QUESTIONS TO ANSWER>
• A. In the glioblastoma study abstract, how many patients received only palliative care after surgery?
• B. Please continue the glioblastoma study abstract after its final sentence.

PAGE EXTRACT>
========================================
Optimum management for elderly patients with newly diagnosed glioblastoma (GBM) in the temozolomide (TMZ) era is not well defined. The object of this study was to clarify outcomes in this population.

Methods

The authors retrospectively reviewed 105 consecutive cases involving elderly patients (age ≥ 65 years) with newly diagnosed GBM who were treated at the Mayo Clinic between 2003 and 2008.

Results

The patients' median age was 74 years (range 66–87 years), and the median Karnofsky Performance Status (KPS) score was 80 (range 40–90). Half of the patients underwent biopsy and half underwent resection. Patients with deep-seated lesions (19 patients [18%]) or multifocal lesions (34 patients [32%]) were more likely to have biopsy than resection (p = 0.0001 and 0.0009, respectively). New persistent neurological deficits developed in 7 patients (6.7%). Postoperative hemorrhage occurred in 6 patients (5.7%), all of whom underwent biopsy. Complete follow-up data regarding adjuvant treatment was available in 84 patients. Forty-one (49%) were treated with chemotherapy (mostly TMZ) and radiation therapy (RT), and 23 (27%) with RT alone. Nineteen (23%) received only palliative care after surgery (more common with biopsy, p = 0.03). Chemotherapy complications occurred in 28.6% (Grade 3 or 4 hematological complications in 11.9%). The median values for progression-free survival (PFS) and overall survival (OS) were 3.5 and 5.5 months. In a multivariate analysis, younger age (p = 0.03, risk ratio [RR] 0.34, 95% CI 0.13–0.89), single lesion (p = 0.02, RR 0.51, 95% CI 0.30–0.89), resection (p = 0.04, RR 0.54, 95% CI 0.31–0.94), and adjuvant treatment (p = 0.0001, RR 0.24, 95% CI 0.11–0.49) were associated with better OS. Only adjuvant treatment was significantly associated with prolonged PFS (p = 0.0007, RR 0.27, 95% CI 0.13–0.57). With combined therapy with resection, RT, and chemotherapy, the median PFS and OS were 8 and 12.5 months, respectively.
========================================
RECORDS PROVIDED>
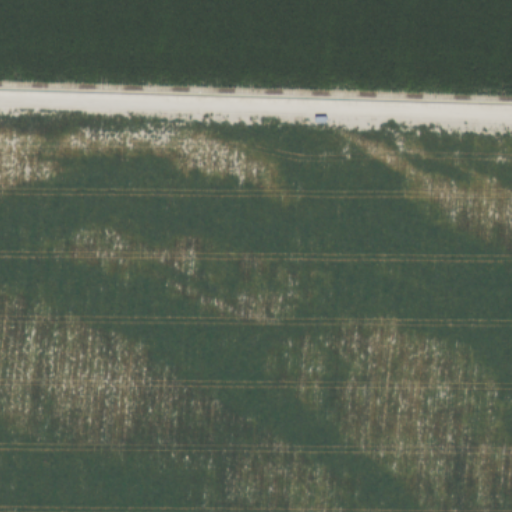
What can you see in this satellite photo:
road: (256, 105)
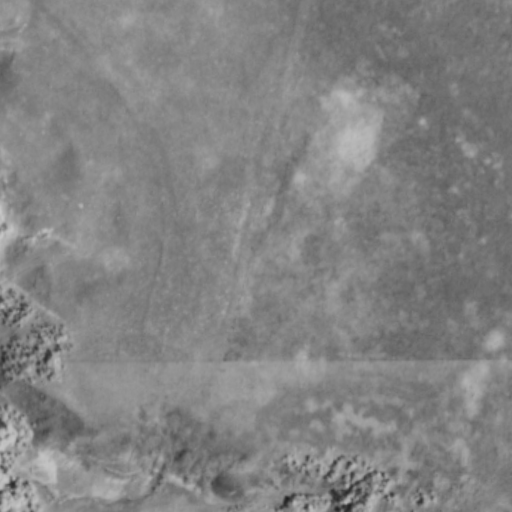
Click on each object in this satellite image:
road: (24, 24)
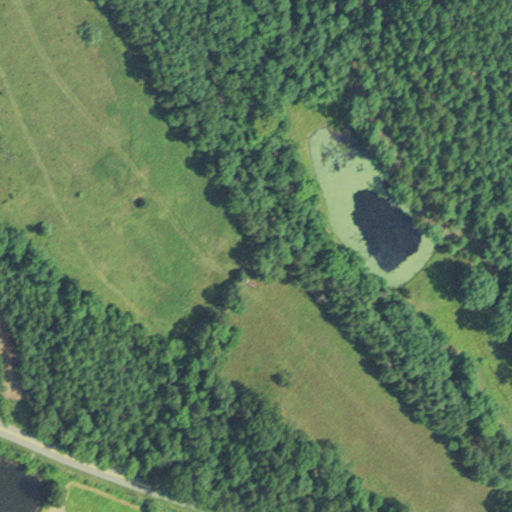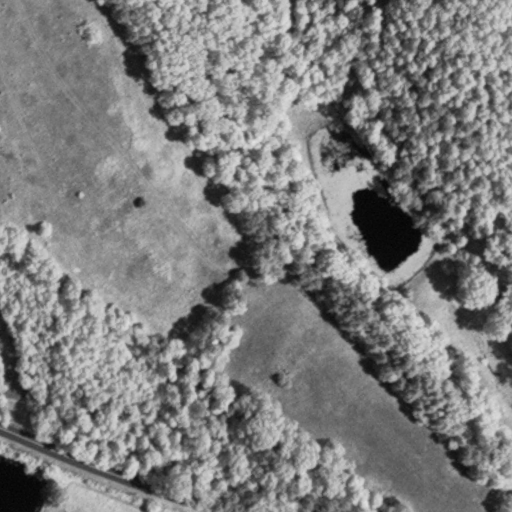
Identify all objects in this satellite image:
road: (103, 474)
========================================
EXERCISE ANSWERS>
• A. Nineteen patients (23%).

• B.
Conclusions

The prognosis for GBM worsens with increasing age in elderly patients. With important risks, resection and adjuvant treatment are associated with prolonged survival. Although selection bias cannot be excluded in this retrospective study, advanced age alone should not necessarily preclude optimal resection followed by adjuvant radiochemotherapy.